Unfortunately, his assumption of painless unconsciousness was a false hope. I explained that a painful fracture was a realistic possibility and death could be a long time coming.

A second outcome, more likely than painless loss of consciousness, would be a fall without injury, but at a time when he was unable to raise himself from the floor to a bed or chair. This is a significant social and physical development that ultimately affects everyone lucky enough to reach an advanced age. The sense of helplessness it engenders should be a warning sign to a patient trying to live independently.

It is a negative milestone. Left alone for too long, that person will die slowly of dehydration. More likely, a caretaker, friend, or family member will find them but only after many unhappy hours or days. To be unable to independently rise from the floor to a standing position is part of my definition of frailty, and its recognition is a takeoff point for The Hard Conversation.

Dad temporarily continued his resistance to a safety alert button, preferring to experiment with a daily morning call with a neighbor.
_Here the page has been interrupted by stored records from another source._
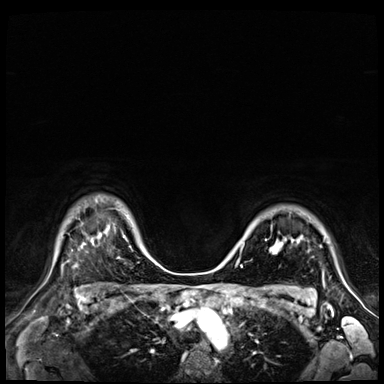
Breast MRI (dynamic contrast-enhanced), one axial slice. Position 54 of 72 along the scan axis. Dynamic contrast-enhanced series, time point 2 of 9 at this slice position (early post-contrast). 3 T. TE 1.4 ms, TR 4.3 ms. 384 × 384 image matrix, field of view 360 × 360 mm. Female patient.
Outlined on this slice (semi-automatically segmented with operator editing):
- enhancing-tissue mask used for the functional tumour volume (all voxels passing the contrast-enhancement thresholds inside the analysis volume; usually the tumour): bounding box [x1, y1, x2, y2] px = [240, 237, 323, 282]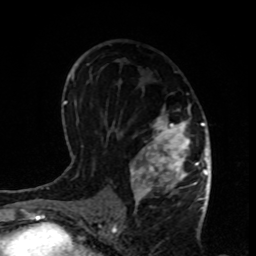
Breast MRI, one axial slice. Position 49 of 80 along the scan axis. Cropped to one breast. Dynamic contrast-enhanced series, time point 2 of 8 at this slice position (early post-contrast). 1.5 T. TE 4.2 ms, TR 7 ms. 256 × 256 image matrix. Female patient.
Outlined on this slice (semi-automatically segmented with operator editing):
- enhancing-tissue mask used for the functional tumour volume (all voxels passing the contrast-enhancement thresholds inside the analysis volume; usually the tumour): bounding box [x1, y1, x2, y2] px = [130, 103, 199, 207]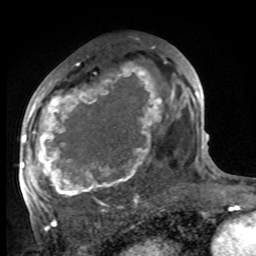
Breast MRI, one axial slice. Slice 51 of 100 in the series (ordered by position). Cropped to one breast. Dynamic contrast-enhanced series, time point 2 of 8 at this slice position (early post-contrast). 1.5 T. TE 4.2 ms, TR 7 ms. 256 × 256 image matrix, field of view 175 × 175 mm. Female patient.
Annotated regions visible in this slice (semi-automatic segmentation, software-assisted and operator-edited):
- enhancing-tissue mask used for the functional tumour volume (all voxels passing the contrast-enhancement thresholds inside the analysis volume; usually the tumour): bounding box <27,66,175,199> (left, top, right, bottom; pixels)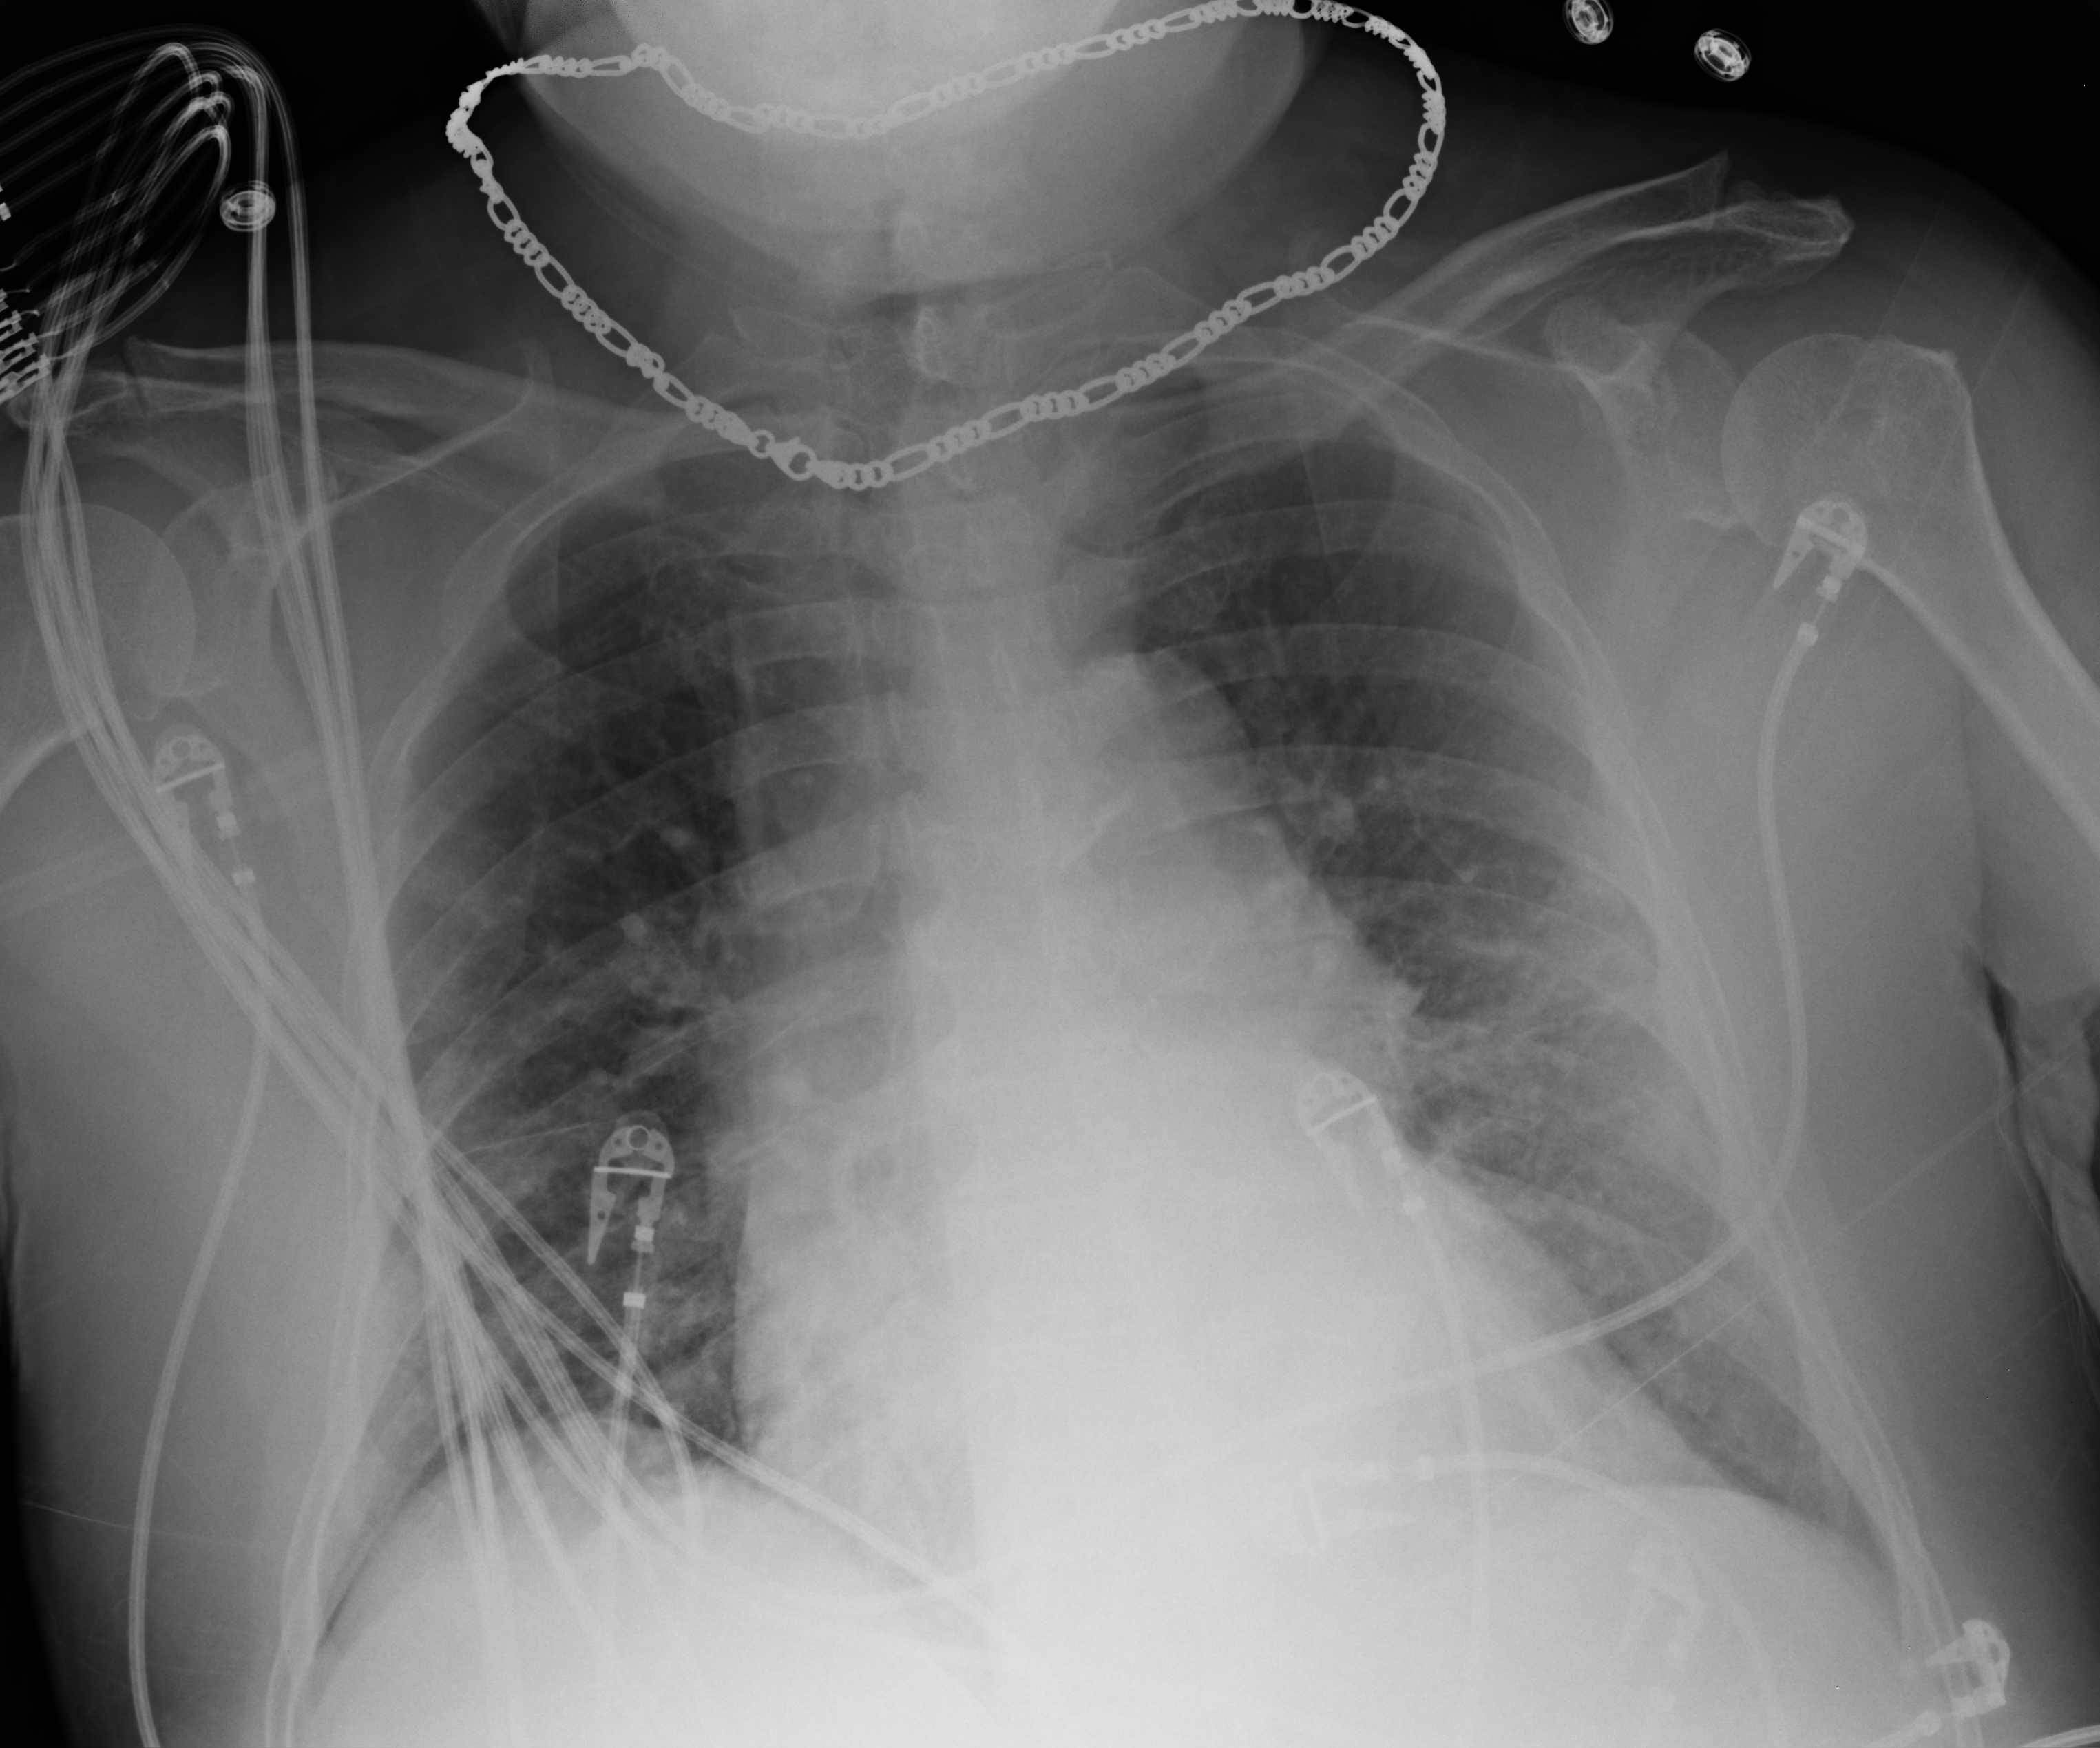
Bedside chest radiograph (computed radiography), anteroposterior (AP) projection. Male patient hospitalised with COVID-19, age 60–74 years.
From the hospital-stay record, not from the radiograph (when in the stay this image was taken is not recorded): admitted to intensive care during this hospital stay: yes.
But over time this proved more cumbersome and challenging than expected. Ultimately, the dream of toughing it out on the floor of his kitchen faded, and he acquired the button. By then he had verbalized many of his end-of-life hopes.

Early in his widower status, Dad was a tough talker about "waking up dead" and avoiding hospitalization or nursing home convalescence.
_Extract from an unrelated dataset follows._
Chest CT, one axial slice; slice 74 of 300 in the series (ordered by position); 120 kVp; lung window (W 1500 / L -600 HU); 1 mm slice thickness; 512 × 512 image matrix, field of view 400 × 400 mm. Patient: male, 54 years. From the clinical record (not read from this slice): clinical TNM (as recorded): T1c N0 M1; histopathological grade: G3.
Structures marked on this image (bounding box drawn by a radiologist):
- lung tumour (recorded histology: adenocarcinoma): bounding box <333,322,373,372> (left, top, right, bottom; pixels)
To make that point, he began wearing Mom's former DNR bracelet.

We revisited the "waking up dead" theme many times and in many forms. To die in one's sléep is considered very desirable by those elderly who are emotionally prepared for death in general. The assumption is that it is painless and quick. Few give thought to the potential for seizures, aspiration, and choking that might be the actual modus exodus during the night in question or, for that matter, following a "suicide pill." Fewer still give thought to how comparatively rare this outcome is among the old but not yet disabled or debilitated.
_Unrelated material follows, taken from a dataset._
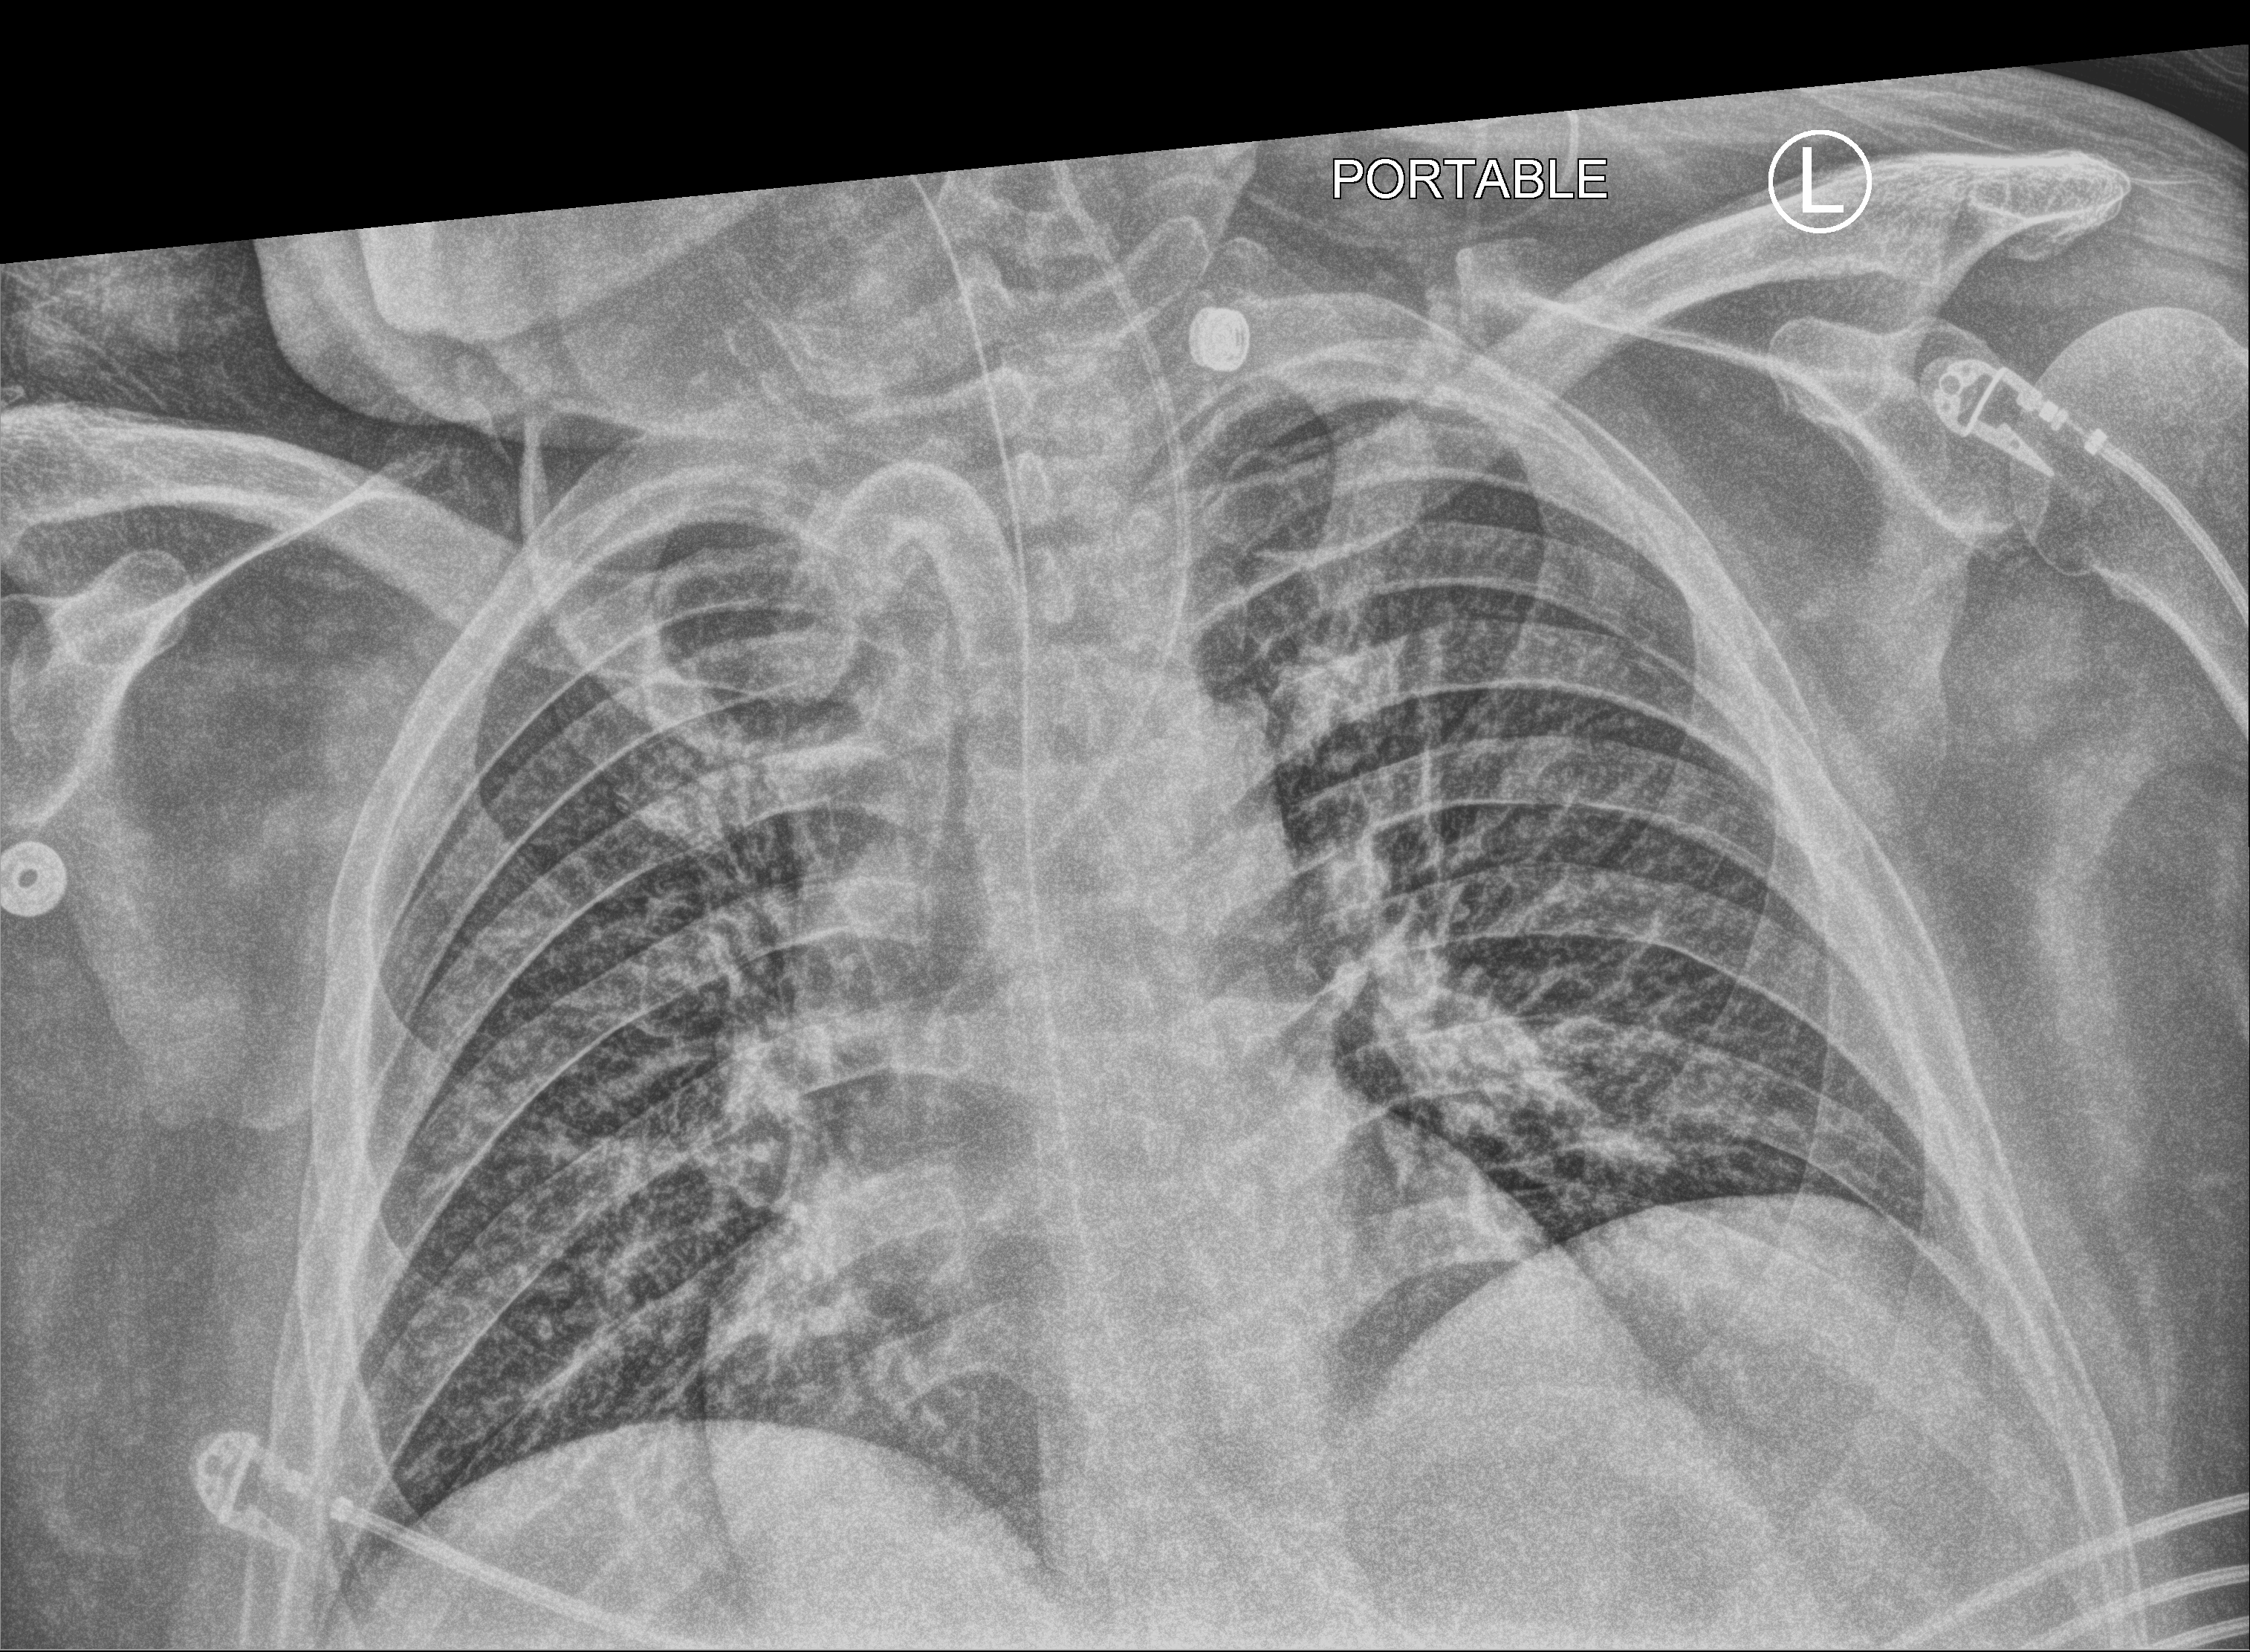
Chest X-ray (portable), anteroposterior (AP) projection. Male patient hospitalised with COVID-19, age 18–59 years.
Admission-level facts for this patient (not findings on this image; timing relative to this image not recorded):
- admitted to intensive care during this hospital stay: yes
- mechanically ventilated during this hospital stay: yes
My conversations with my sisters on this subject emphasized the agreement we shared to delay a 911 call should he be found unresponsive, but comfortable, some morning. "Do not call 911 until he is cold and blue" was our mantra. In conversations with Dad, I emphasized the unlikely possibility of prematurely dying in his sleep and his need for another plan.

The thrust of these paragraphs is to point out that several things that commonly occur in old age are often underappreciated as signs of decline but merit further consideration. When a family has to hire household help to protect their loved one, when an elderly person is unable to pick themselves up from a fall, when a safety call button is considered, and when the "waking up dead" desire is expressed, it’s tempting to dismiss them as mundane developments. These are not mundane. They are in fact important developments and ideal opportunities to seize for beginning The Conversation.


Whenever it takes place, The Conversation changes along a predictable time line. As time passes and disease progresses, The Conversation becomes more complicated and more detailed. Early in life it is a hypothetical issue and is framed by the creation of a simple advance directive in young adulthood. Later in life it's revisited at the time, of a medical issue or hospitalization. Finally, late in life, it becomes The Hard Conversation with the realization that the specter of death looms large.

Though the difficulties associated with The Hard Conversation increase with the proximity to death, the more frequently the discussions occur throughout life, the easier they are, in general. The later the discussions occur in the trajectory of an illness, the harder they are to initiate because they are now intertwined with the actuality of death and the end of hope. But the closer to death these discussions occur, and the more frequently they are reviewed and revised, the more power and influence they have to assert your control over the process of moving toward a more peaceful death.